Mariano Antolín Rato / Allá, en 1957, cuando aún no había nacido casi ninguno de los que ahora nos encontramos en este sinvivir cotidiano, uno de los hits a escala radiofónica, como eran los de entonces, se titulaba «Canastos». Los intérpretes de la canción, a quienes recordamos con una mezcla de sonrojo y destemple algunos —por ejemplo yo, según se está leyendo—se llamaban Luis Mariano y Gloria Lasso. El dúo la emprendía con un diálogo que es preferible olvidar, puntuado por la palabra que daba título a sus amorosos y castos devaneos. Esto es: «Canastos».
Sin embargo, aquí no voy a ocuparme de la acepción que el Diccionario de la Real Academia Española ofrece para esa palabra en plural: «Interjección para indicar sorpresa». Me centraré en el singular que en la docta institución se define como «Cesta grande, redonda, de boca ancha». Y lo hago porque recientemente encuentro mimbres sin parar en textos que no tienen nada que ver con el trabajo de los banasteros que hacen «cestos grandes formados de mimbres o listas de madera delgadas y entretejidas» —y, a riesgo de ser pesado, vuelvo a recurrir a la definición del DRAE—.
No hay día en que columnistas famosos, informadores de periódicos y agencias, y hasta musicólogos y científicos prestigiosos, entre otros muchos autores de trabajos interesantes publicados en medios digitales o analógicos, dejen de utilizar mimbres cuando tratan de cuestiones completamente ajenas a la artesanía canastera.
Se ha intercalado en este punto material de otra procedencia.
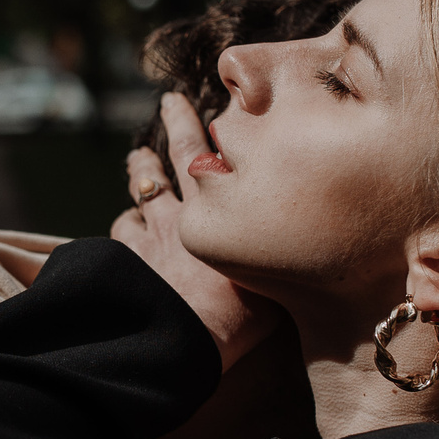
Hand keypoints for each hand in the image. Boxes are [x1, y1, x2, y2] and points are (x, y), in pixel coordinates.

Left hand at [109, 93, 275, 370]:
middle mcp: (185, 211)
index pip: (222, 156)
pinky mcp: (122, 258)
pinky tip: (122, 228)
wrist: (180, 337)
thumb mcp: (275, 283)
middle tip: (171, 101)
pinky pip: (119, 233)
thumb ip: (283, 257)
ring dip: (141, 174)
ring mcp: (150, 234)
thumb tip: (319, 247)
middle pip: (179, 155)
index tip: (222, 110)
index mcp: (221, 210)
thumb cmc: (237, 315)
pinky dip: (122, 227)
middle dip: (178, 123)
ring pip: (143, 193)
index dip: (218, 130)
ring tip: (138, 163)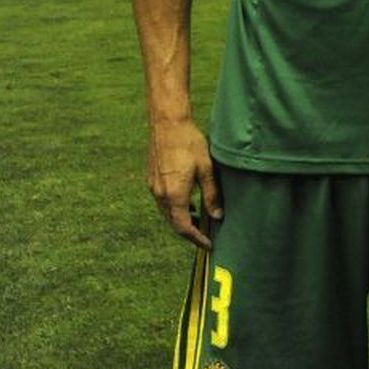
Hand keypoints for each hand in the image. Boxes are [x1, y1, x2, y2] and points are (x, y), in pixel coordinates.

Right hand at [146, 117, 221, 247]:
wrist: (167, 124)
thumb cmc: (189, 143)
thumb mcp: (206, 169)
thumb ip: (212, 194)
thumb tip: (217, 216)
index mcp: (174, 195)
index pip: (183, 227)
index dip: (196, 238)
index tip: (209, 244)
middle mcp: (160, 195)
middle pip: (173, 223)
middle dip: (189, 232)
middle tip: (205, 236)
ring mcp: (153, 187)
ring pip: (166, 213)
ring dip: (181, 220)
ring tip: (199, 220)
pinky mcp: (152, 179)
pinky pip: (162, 202)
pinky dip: (174, 209)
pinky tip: (187, 203)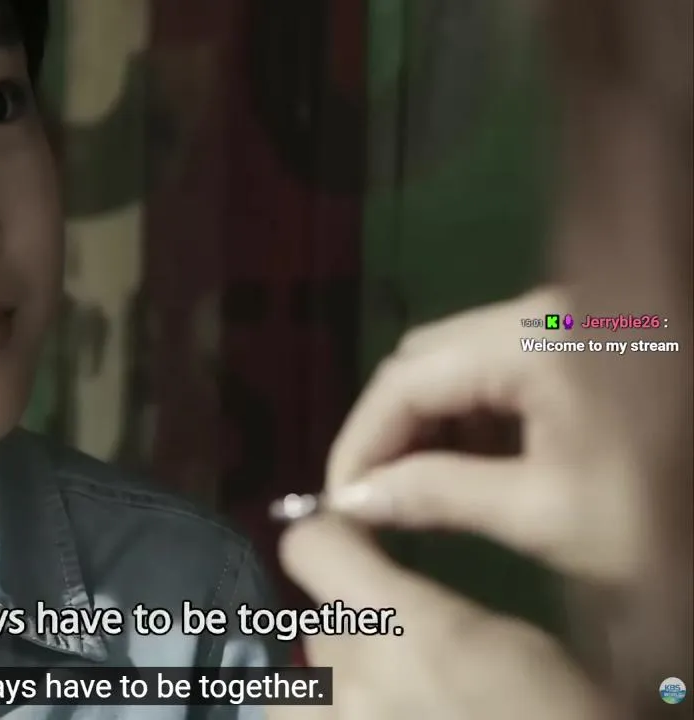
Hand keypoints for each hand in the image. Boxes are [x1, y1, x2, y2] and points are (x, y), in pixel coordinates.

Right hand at [274, 289, 636, 718]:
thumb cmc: (660, 506)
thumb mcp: (546, 513)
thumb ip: (438, 495)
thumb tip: (351, 499)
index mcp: (532, 341)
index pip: (406, 379)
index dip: (360, 441)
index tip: (338, 503)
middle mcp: (536, 313)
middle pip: (423, 358)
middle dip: (386, 428)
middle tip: (370, 497)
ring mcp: (558, 323)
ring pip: (453, 361)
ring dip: (423, 423)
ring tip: (409, 488)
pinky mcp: (574, 343)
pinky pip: (492, 368)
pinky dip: (464, 416)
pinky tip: (461, 464)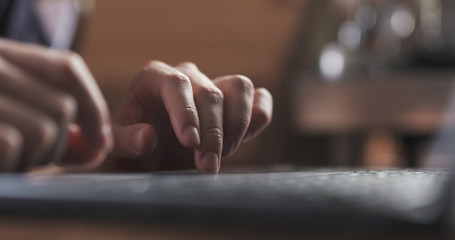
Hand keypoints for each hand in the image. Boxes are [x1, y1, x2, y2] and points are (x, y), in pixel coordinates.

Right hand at [0, 39, 112, 171]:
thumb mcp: (16, 114)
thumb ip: (56, 124)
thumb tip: (100, 146)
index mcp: (4, 54)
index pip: (67, 68)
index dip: (93, 107)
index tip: (100, 141)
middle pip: (63, 105)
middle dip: (59, 143)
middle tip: (31, 155)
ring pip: (44, 129)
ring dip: (34, 156)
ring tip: (10, 157)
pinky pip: (12, 144)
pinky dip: (10, 164)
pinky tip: (0, 163)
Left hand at [105, 61, 272, 172]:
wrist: (148, 162)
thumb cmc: (129, 154)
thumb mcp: (116, 152)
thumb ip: (125, 142)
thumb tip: (148, 137)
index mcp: (152, 79)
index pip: (176, 83)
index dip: (186, 111)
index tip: (190, 143)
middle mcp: (185, 77)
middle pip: (210, 93)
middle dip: (212, 132)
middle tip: (207, 165)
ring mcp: (212, 88)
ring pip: (240, 88)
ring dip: (238, 123)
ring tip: (225, 153)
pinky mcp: (233, 104)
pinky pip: (258, 99)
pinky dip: (259, 116)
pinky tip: (245, 139)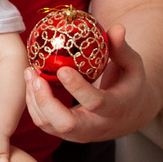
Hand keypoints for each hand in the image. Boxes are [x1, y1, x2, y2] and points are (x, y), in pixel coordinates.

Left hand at [22, 22, 142, 141]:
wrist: (130, 114)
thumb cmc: (130, 84)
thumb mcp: (132, 65)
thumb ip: (122, 48)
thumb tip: (116, 28)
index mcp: (115, 109)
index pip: (95, 103)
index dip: (77, 88)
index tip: (62, 69)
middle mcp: (96, 127)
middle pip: (66, 124)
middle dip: (45, 101)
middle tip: (35, 75)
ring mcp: (79, 134)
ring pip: (49, 125)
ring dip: (34, 100)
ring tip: (29, 72)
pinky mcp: (66, 134)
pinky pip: (44, 123)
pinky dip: (33, 104)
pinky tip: (32, 81)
Y así, poco antes de ponerme con esto, leo en un serio y riguroso artículo sobre la corrupción en España del profesor Manuel Villoria aparecido en la casi siempre merecedora de atención Revista de Libros: «En suma, las variables institucionales antes definidas y una cierta cultura particularista conformarían los mimbres en torno a los cuales se explica…» (esta cursiva y las demás son mías). Y en otro sobre la reciente convención republicana en Ohio, Amanda Mars, en el diario El País, escribe: «…El pero de esa conspiración era que, para ser cierta, requería algo difícil: que, con esos mimbres, Trump se erigiese vencedor….» Los dichosos mimbres también aparecen en estudios sobre la exploración espacial, el futuro de la novela, análisis de la Odisea… En fin, prefiero no cansar con más ejemplos a quien haya llegado hasta aquí que, además, encontrará la metáfora canastera en casi cualquier escrito que lea, trate de lo que trate.
Ese uso de una expresión tan desgastada y senil, perteneciente a una artesanía ya muy marginal, sugiere motivaciones nada alentadoras. Se diría que quienes recurren a ella se aferran a un pasado inservible para explicar este difícil presente donde algunos enterados pretenden dar respuestas a preguntas que no conocen. O peor aún, que permanecen anclados en una España agrícola de pandereta o de Carmen de Mérimée cuando intentan proporcionar un sentido verbal a realidades en constante cambio para las que no sirven ideologías herederas de lenguajes sin fecha de caducidad inmediata. La referencia que introducen con esos mimbres hace que uno salga disparado hacia un mundo caduco que aleja de cualquier búsqueda de una interpretación del presente licuado, gaseoso, propiciado por las redes, sociales o desalmadas. Por fronteras donde la labor del canastero solo tiene su lugar adecuado en museos provinciales con los que se pretende conservar el porvenir de una ilusión de futuro ya inexistente.
Sería de agradecer, pues, que quienes escriben dejasen de recurrir a ese tipo de imágenes tan en desacuerdo con los asuntos abordados y pusieran en juego una inteligencia, quizá desequilibrada y mutante, pero más próxima a lo que pasa fugazmente y requiere una expresión propia de la apocalíptica situación en que estamos metidos. En caso contrario, uno terminará exclamando «¡canastos!» al enterarse de que la NASA ha recreado un fogonazo que quizá sea el producido hace tres mil ochocientos millones de años luz por el impacto de un protoplaneta con la Luna.